Thursday, April 20, 2023

Where the Waves Turn Back by Tyson Motsenbocker Book Review

About the Book:

In this powerful memoir, following the death of his mother, Tyson Motsenbocker retraces the journey an 18th century priest took in this harrowing story of one man’s pilgrimage of healing and finding beauty and hope in tragedy.

After years on the road performing at sold-out venues, Tyson Motsenbocker returned home to the impending death of his 57-year-old hero and mother. He begged God to heal her, but she died anyway. When they buried her body, Tyson also buried the childhood version of his faith.

Shortly before her death, however, Tyson became intrigued by the complicated legacy of Father Junipero Serra, the 18th-century Franciscan monk and canonized saint who dedicated his life to the idea that tragedy and suffering are portals to renewal. Father Serra built Missions up and down the California coast, spreading Christianity, as well as enabling and aiding in the oppression and colonization of the native Californians. Tyson discovered Serra’s “El Camino Real,” a 600-mile pilgrimage route up the California coast that had been largely forgotten for more than 200 years.

Two days after they buried his mother, Tyson set out on a pilgrimage of sorts, intending to walk from San Diego to San Francisco along the El Camino, following in the footsteps of the saint. Tyson’s journey takes him down smog-choked highways, across fog-laden beaches, past multi-million-dollar coastal estates, and along the towering cliffs of Big Sur. And as he walks, Tyson also wrestles with his faith, questioning the pat answers and easy prayers he once readily accepted, trying to understand how hope and tragedy can all be wrapped up in the same God. The people he meets along the way challenge his understanding of the meaning of security, of what it means to live a meaningful life, and of the legacies we all leave behind.

Where the Waves Turn Back is both part journal and part spiritual memoir, and ultimately, a thrilling and deeply satisfying read that asks questions that will resonate with readers seeking meaning in an utterly disorienting age.

My Review:

I found Motsenbocker's book to be an interesting account of his journey. It is part travelogue, part verbatim conversations he had with those he met, and some reflective introspection from time to time. He includes observations on humanity, such as those who had left college and were living on beaches. His story is a reminder to pay attention to people and things as we go along our way.

While the book was published by what I would describe as a Christian publisher, I would not recommend it for Christians. Motsenbocker includes many conversations he had with people he met along the way and that means lots of foul language and alcohol consumption.

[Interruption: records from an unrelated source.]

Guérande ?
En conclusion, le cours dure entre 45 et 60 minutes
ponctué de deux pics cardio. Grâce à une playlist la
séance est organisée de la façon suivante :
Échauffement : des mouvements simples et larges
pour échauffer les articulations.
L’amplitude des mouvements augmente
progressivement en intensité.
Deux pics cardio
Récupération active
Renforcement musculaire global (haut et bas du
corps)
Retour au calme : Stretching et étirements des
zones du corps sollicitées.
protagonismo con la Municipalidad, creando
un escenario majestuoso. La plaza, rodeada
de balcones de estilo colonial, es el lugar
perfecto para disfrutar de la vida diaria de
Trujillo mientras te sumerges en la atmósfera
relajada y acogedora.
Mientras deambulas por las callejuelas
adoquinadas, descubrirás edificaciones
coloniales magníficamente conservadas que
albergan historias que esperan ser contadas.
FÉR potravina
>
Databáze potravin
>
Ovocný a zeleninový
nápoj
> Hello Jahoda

With respect to Motsenbocker's spiritual journey, he is unsure there is life after this one (213/2961). He initially only feels comfortable with a God who doesn't exist and if He does exist, has certainly failed him. (331/2961) Near the end of his journey Motsenbocker finally comes to accept that his mother is gone. Also, he has come to terms with a God who can be both kind and absent. (2803/2961) But maybe He wasn't absent, Motsenbocker thinks. He was just being patient.

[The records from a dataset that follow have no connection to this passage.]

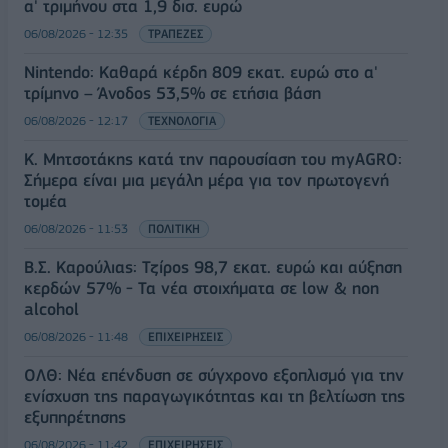
α' τριμήνου στα 1,9 δισ. ευρώ
06/08/2026 - 12:35
ΤΡΑΠΕΖΕΣ
Nintendo: Καθαρά κέρδη 809 εκατ. ευρώ στο α'
τρίμηνο – Άνοδος 53,5% σε ετήσια βάση
06/08/2026 - 12:17
ΤΕΧΝΟΛΟΓΙΑ
Κ. Μητσοτάκης κατά την παρουσίαση του myAGRO:
Σήμερα είναι μια μεγάλη μέρα για τον πρωτογενή
τομέα
06/08/2026 - 11:53
ΠΟΛΙΤΙΚΗ
Β.Σ. Καρούλιας: Τζίρος 98,7 εκατ. ευρώ και αύξηση
κερδών 57% - Τα νέα στοιχήματα σε low & non
alcohol
06/08/2026 - 11:48
ΕΠΙΧΕΙΡΗΣΕΙΣ
ΟΛΘ: Νέα επένδυση σε σύγχρονο εξοπλισμό για την
ενίσχυση της παραγωγικότητας και τη βελτίωση της
εξυπηρέτησης
06/08/2026 - 11:42
ΕΠΙΧΕΙΡΗΣΕΙΣ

Motsenbocker's writing style is quite choppy and factual. I felt the book could have used some editing. (An example: “...addressed to my sister and I...” (213/2961)) I think this book would appeal to millennials, younger readers who are satisfied with a physical and spiritual journey that culminates in an inconclusive view of God. Older readers like me might rather have a final spiritual message that included saving faith.

My rating: 3/5 stars.

About the Author:

Tyson Motsenbocker is a critically acclaimed singer- songwriter and composer from the Pacific Northwest. His audience has come to know him as a brilliant lyricist, unflinchingly honest and an artist who embraces vulnerability above all. After relocating to Southern California, Motsenbocker’s first album Letters to Lost Loves was praised internationally, including Best New Music and Songs We Love by NPR. Tyson’s 2020 release Someday I’ll Make it All Up to You was ranked as UTR’s best album of 2020. In the following years, Motsenbocker played for hundreds of thousands of people at famous and historic rooms, including Los Angeles’ Wilturn Theatre, San Francisco’s Filmore and Nashville’s Ryman Auditorium three times. Tyson’s recorded music has received millions of streams and has continued to garner high praise from music business tastemakers. This is his first book. You can find out more at

Worthy Books, 272 pages.

I received a complimentary egalley of this book from the publisher. My comments aare an independent and honest review.

(My star ratings: 5-I love it, 4-I like it, 3-It's OK, 2-I don't like it, 1-I hate it.